Ten years flash by her eyes. One morning she realizes she doesn't love her job as much as she used to.  There's no joy in it anymore. No anticipation. No fun. What's worse, her work is beginning to suffer because of it.

When your heart isn't in what you do, then what you do won't have any heart.

But she keeps at it anyway. For longer than she admits to anyone, she does the same thing over and over. Then after a few months, she's on vacation and worrying about work. More specifically, worrying about returning to work after vacation. She hates the thought of spending one more day working a job she hates.

But she keeps at it for a little longer. She starts reading and researching a change of careers in her spare time. She begins to make other plans. But nothing concrete. She tells no one. She makes a website for her new career. She takes it down. She makes another.

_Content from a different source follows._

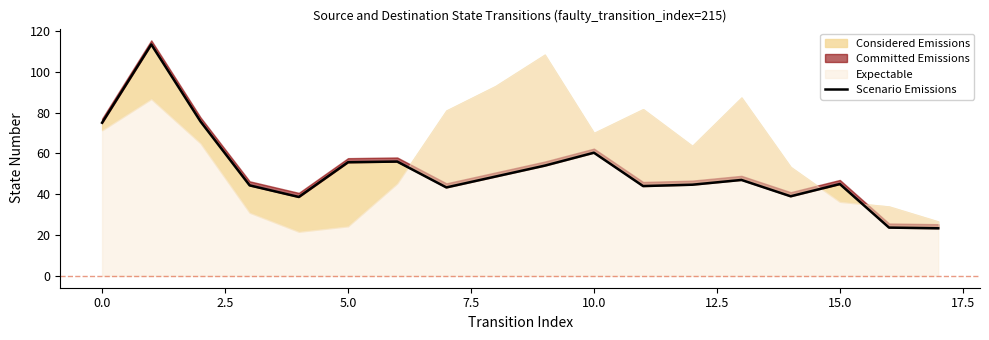

How many lines are shown in the chart?

1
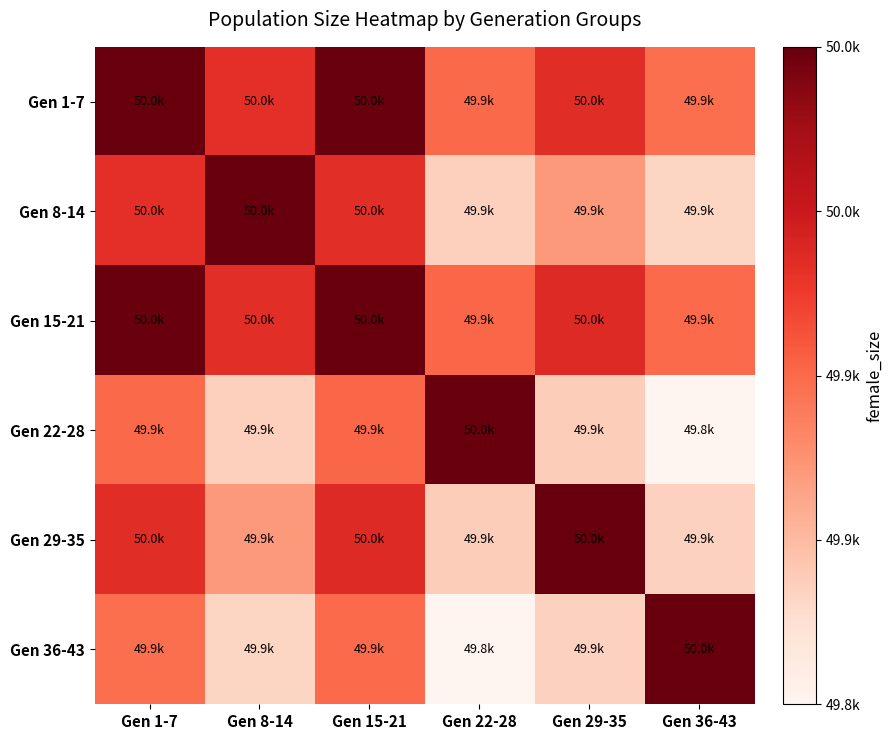

At which category is the sum across all series the highest?

Gen 15-21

Then another. She takes those down, too. She makes one last website, and asks for some feedback. The feedback is kind, helpful, considerate and constructive. She takes the website down anyway. She's too afraid of doing something completely new.

Something happens one day. She puts up a new website, and she leaves it up. She's tells one person. A friend. Shyly, over dinner. She cringes, waiting for her friend to laugh. There's no laughter. Only support. Friendship. Unconditional love. She breathes a sigh of relief. She does two things at the same time: the thing she loves and the thing she no longer loves. It's hard to do both, but she does. 

She keeps reading and researching. She's a number's girl at heart, so data makes her feel better. She tells her friends what she's learned. They're impressed, but encourage her to jump in with both feet. She hesitates. She wants to know more about how. She keeps learning. She learns so much.

But there's always more to learn. More to discover about her upcoming adventures. The preparations for a new beginning becomes her pastime. She spends months reading. She is an expert in the art of the theoretical start. She reads books, attends workshops, listens to podcasts, goes to classes, rearranges her office, buys new notebooks, sharpens her pencils and hangs new pictures. 

Until finally, there isn't. There's more to study, of course, there's always more. But the process becomes more like variations of a theme, rather than new and interesting topics. All about starting something new.

There's nothing else to do but start. So she does.

And it's terrifying and exhilarating and satisfying all at once. And she has no idea when or how this story ends. (I told you it was a fuzzy ending!), but the only thing she knows is that it's time to jump in.

With both feet. 

She jumps off of the thing she used to love, and lands on the thing she loves now.